Rewrite every one of these lines, changing each "Taiwan" to "Singapore" and leaving all else untouched. Leave the pictures out of your answer.

Saved entries:
"""

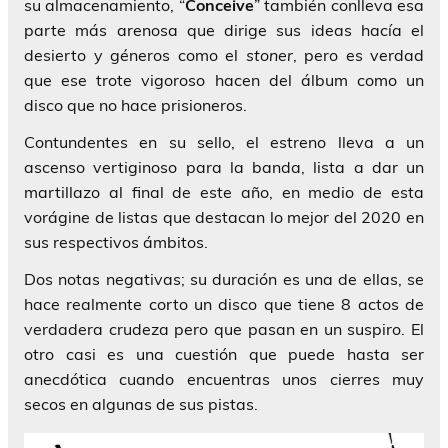
su almacenamiento, “
Conceive
” también conlleva esa
parte más arenosa que dirige sus ideas hacía el
desierto y géneros como el
stoner
, pero es verdad
que ese trote vigoroso hacen del álbum como un
disco que no hace prisioneros.
Contundentes en su sello, el estreno lleva a un
ascenso vertiginoso para la banda, lista a dar un
martillazo al final de este año, en medio de esta
vorágine de listas que destacan lo mejor del 2020 en
sus respectivos ámbitos.
Dos notas negativas; su duración es una de ellas, se
hace realmente corto un disco que tiene 8 actos de
verdadera crudeza pero que pasan en un suspiro. El
otro casi es una cuestión que puede hasta ser
anecdótica cuando encuentras unos cierres muy
secos en algunas de sus pistas.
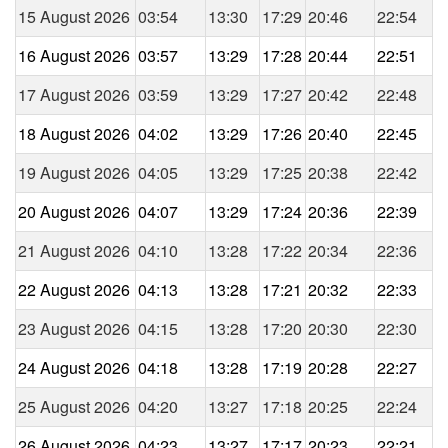
15 August 2026
03:54
13:30
17:29
20:46
22:54
16 August 2026
03:57
13:29
17:28
20:44
22:51
17 August 2026
03:59
13:29
17:27
20:42
22:48
18 August 2026
04:02
13:29
17:26
20:40
22:45
19 August 2026
04:05
13:29
17:25
20:38
22:42
20 August 2026
04:07
13:29
17:24
20:36
22:39
21 August 2026
04:10
13:28
17:22
20:34
22:36
22 August 2026
04:13
13:28
17:21
20:32
22:33
23 August 2026
04:15
13:28
17:20
20:30
22:30
24 August 2026
04:18
13:28
17:19
20:28
22:27
25 August 2026
04:20
13:27
17:18
20:25
22:24
26 August 2026
04:23
13:27
17:17
20:23
22:21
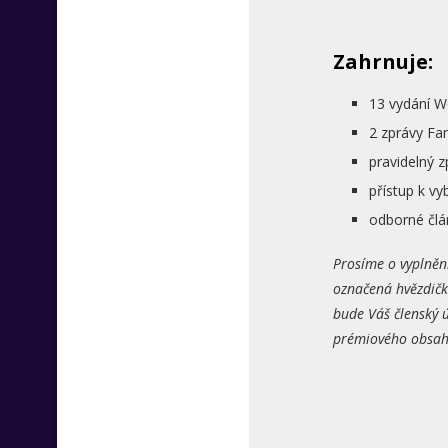
Zahrnuje:
13 vydání W
2 zprávy Fa
pravidelný 
přístup k 
odborné člá
Prosíme o vyplněn
označená hvězdičk
bude Váš členský ú
prémiového obsahu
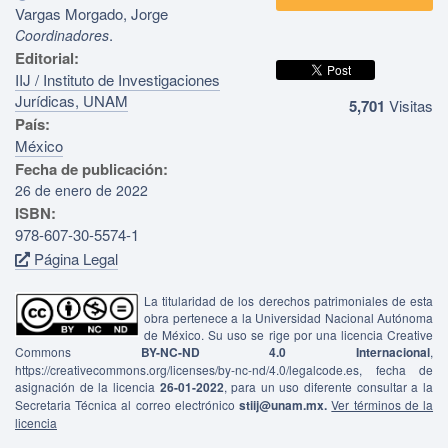
Vargas Morgado, Jorge
.
Coordinadores
Editorial:
IIJ / Instituto de Investigaciones
Jurídicas, UNAM
5,701
Visitas
País:
México
Fecha de publicación:
26 de enero de 2022
ISBN:
978-607-30-5574-1
Página Legal
La titularidad de los derechos patrimoniales de esta
obra pertenece a la Universidad Nacional Autónoma
de México. Su uso se rige por una licencia Creative
Commons
BY-NC-ND 4.0 Internacional
,
https://creativecommons.org/licenses/by-nc-nd/4.0/legalcode.es, fecha de
asignación de la licencia
26-01-2022
, para un uso diferente consultar a la
Secretaria Técnica al correo electrónico
stiij@unam.mx.
Ver términos de la
licencia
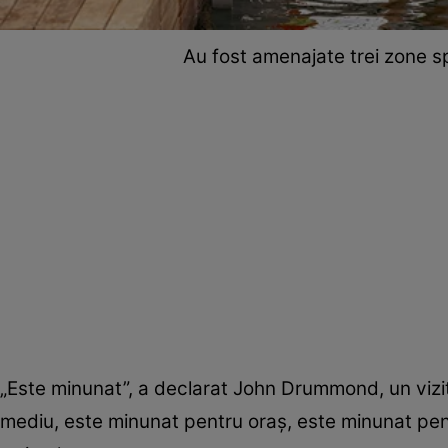
Au fost amenajate trei zone sp
„Este minunat”, a declarat John Drummond, un vizi
mediu, este minunat pentru oraş, este minunat pentr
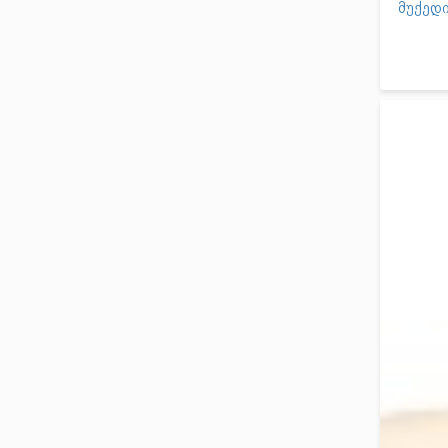
მუქედი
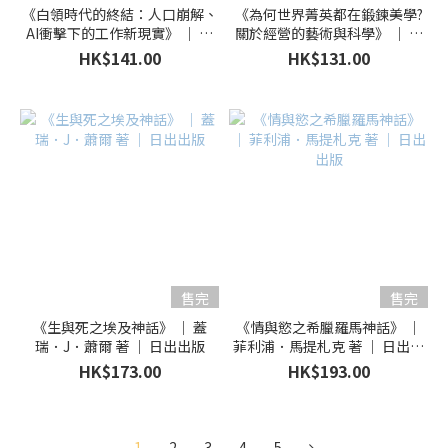
《白領時代的終結：人口崩解、
《為何世界菁英都在鍛鍊美學?
AI衝擊下的工作新現實》 ｜ 冨
關於經營的藝術與科學》 ｜ 山
山和彥 著 ｜ 楓書坊
口周 著 ｜ 楓書坊
HK$141.00
HK$131.00
售完
售完
《生與死之埃及神話》 ｜ 蓋
《情與慾之希臘羅馬神話》 ｜
瑞．J．蕭爾 著 ｜ 日出出版
菲利浦．馬提札克 著 ｜ 日出出
版
HK$173.00
HK$193.00
1
2
3
4
5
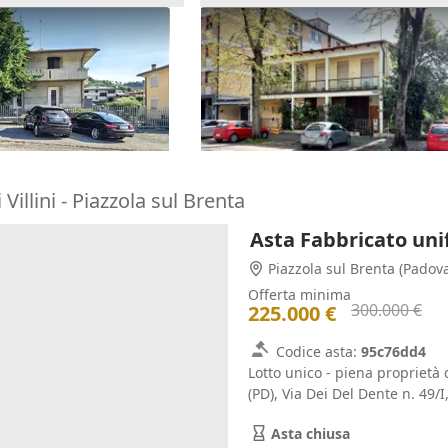
dipendente con corte
Asta Abitazione con corte
e
esclusiva
322.500 €
Mossano
(Vicenza)
Faenza
(Ravenna)
11/09/2026
Villini - Piazzola sul Brenta
Piazzola sul Brenta
(Padova
Offerta minima
300.000 €
225.000 €
Codice asta:
95c76dd4
Lotto unico - piena proprietà 
(PD), Via Dei Del Dente n. 49/I,
Asta chiusa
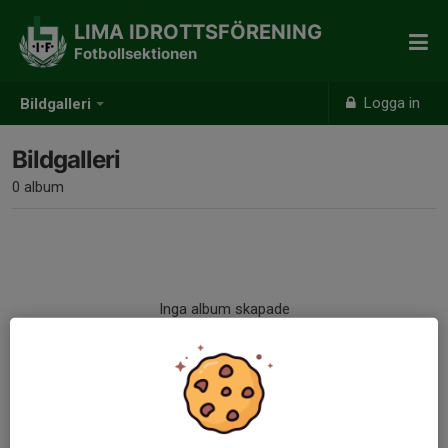
LIMA IDROTTSFÖRENING
Fotbollsektionen
Logga in
Bildgalleri
Bildgalleri
0 album
Inga album skapade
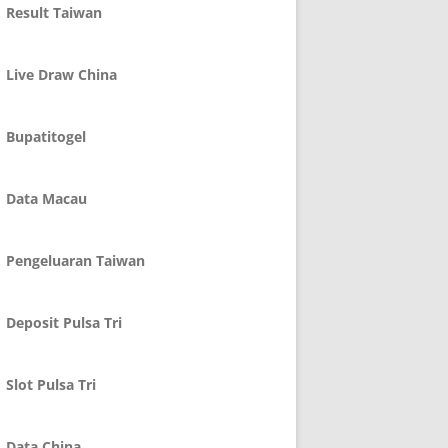
Result Taiwan
Live Draw China
Bupatitogel
Data Macau
Pengeluaran Taiwan
Deposit Pulsa Tri
Slot Pulsa Tri
Data China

"""

Result of this task ▸
su almacenamiento, “
Conceive
” también conlleva esa
parte más arenosa que dirige sus ideas hacía el
desierto y géneros como el
stoner
, pero es verdad
que ese trote vigoroso hacen del álbum como un
disco que no hace prisioneros.
Contundentes en su sello, el estreno lleva a un
ascenso vertiginoso para la banda, lista a dar un
martillazo al final de este año, en medio de esta
vorágine de listas que destacan lo mejor del 2020 en
sus respectivos ámbitos.
Dos notas negativas; su duración es una de ellas, se
hace realmente corto un disco que tiene 8 actos de
verdadera crudeza pero que pasan en un suspiro. El
otro casi es una cuestión que puede hasta ser
anecdótica cuando encuentras unos cierres muy
secos en algunas de sus pistas.
15 August 2026
03:54
13:30
17:29
20:46
22:54
16 August 2026
03:57
13:29
17:28
20:44
22:51
17 August 2026
03:59
13:29
17:27
20:42
22:48
18 August 2026
04:02
13:29
17:26
20:40
22:45
19 August 2026
04:05
13:29
17:25
20:38
22:42
20 August 2026
04:07
13:29
17:24
20:36
22:39
21 August 2026
04:10
13:28
17:22
20:34
22:36
22 August 2026
04:13
13:28
17:21
20:32
22:33
23 August 2026
04:15
13:28
17:20
20:30
22:30
24 August 2026
04:18
13:28
17:19
20:28
22:27
25 August 2026
04:20
13:27
17:18
20:25
22:24
26 August 2026
04:23
13:27
17:17
20:23
22:21
Zahrnuje:
13 vydání W
2 zprávy Fa
pravidelný 
přístup k 
odborné člá
Prosíme o vyplněn
označená hvězdičk
bude Váš členský ú
prémiového obsahu
Vargas Morgado, Jorge
.
Coordinadores
Editorial:
IIJ / Instituto de Investigaciones
Jurídicas, UNAM
5,701
Visitas
País:
México
Fecha de publicación:
26 de enero de 2022
ISBN:
978-607-30-5574-1
Página Legal
La titularidad de los derechos patrimoniales de esta
obra pertenece a la Universidad Nacional Autónoma
de México. Su uso se rige por una licencia Creative
Commons
BY-NC-ND 4.0 Internacional
,
https://creativecommons.org/licenses/by-nc-nd/4.0/legalcode.es, fecha de
asignación de la licencia
26-01-2022
, para un uso diferente consultar a la
Secretaria Técnica al correo electrónico
stiij@unam.mx.
Ver términos de la
licencia
Au fost amenajate trei zone sp
„Este minunat”, a declarat John Drummond, un vizi
mediu, este minunat pentru oraş, este minunat pentr
მუქედი
《白領時代的終結：人口崩解、
《為何世界菁英都在鍛鍊美學?
AI衝擊下的工作新現實》 ｜ 冨
關於經營的藝術與科學》 ｜ 山
山和彥 著 ｜ 楓書坊
口周 著 ｜ 楓書坊
HK$141.00
HK$131.00
售完
售完
《生與死之埃及神話》 ｜ 蓋
《情與慾之希臘羅馬神話》 ｜
瑞．J．蕭爾 著 ｜ 日出出版
菲利浦．馬提札克 著 ｜ 日出出
版
HK$173.00
HK$193.00
1
2
3
4
5
dipendente con corte
Asta Abitazione con corte
e
esclusiva
322.500 €
Mossano
(Vicenza)
Faenza
(Ravenna)
11/09/2026
Villini - Piazzola sul Brenta
Piazzola sul Brenta
(Padova
Offerta minima
300.000 €
225.000 €
Codice asta:
95c76dd4
Lotto unico - piena proprietà 
(PD), Via Dei Del Dente n. 49/I,
Asta chiusa
LIMA IDROTTSFÖRENING
Fotbollsektionen
Logga in
Bildgalleri
Bildgalleri
0 album
Inga album skapade
Result Singapore
Live Draw China
Bupatitogel
Data Macau
Pengeluaran Singapore
Deposit Pulsa Tri
Slot Pulsa Tri
Data China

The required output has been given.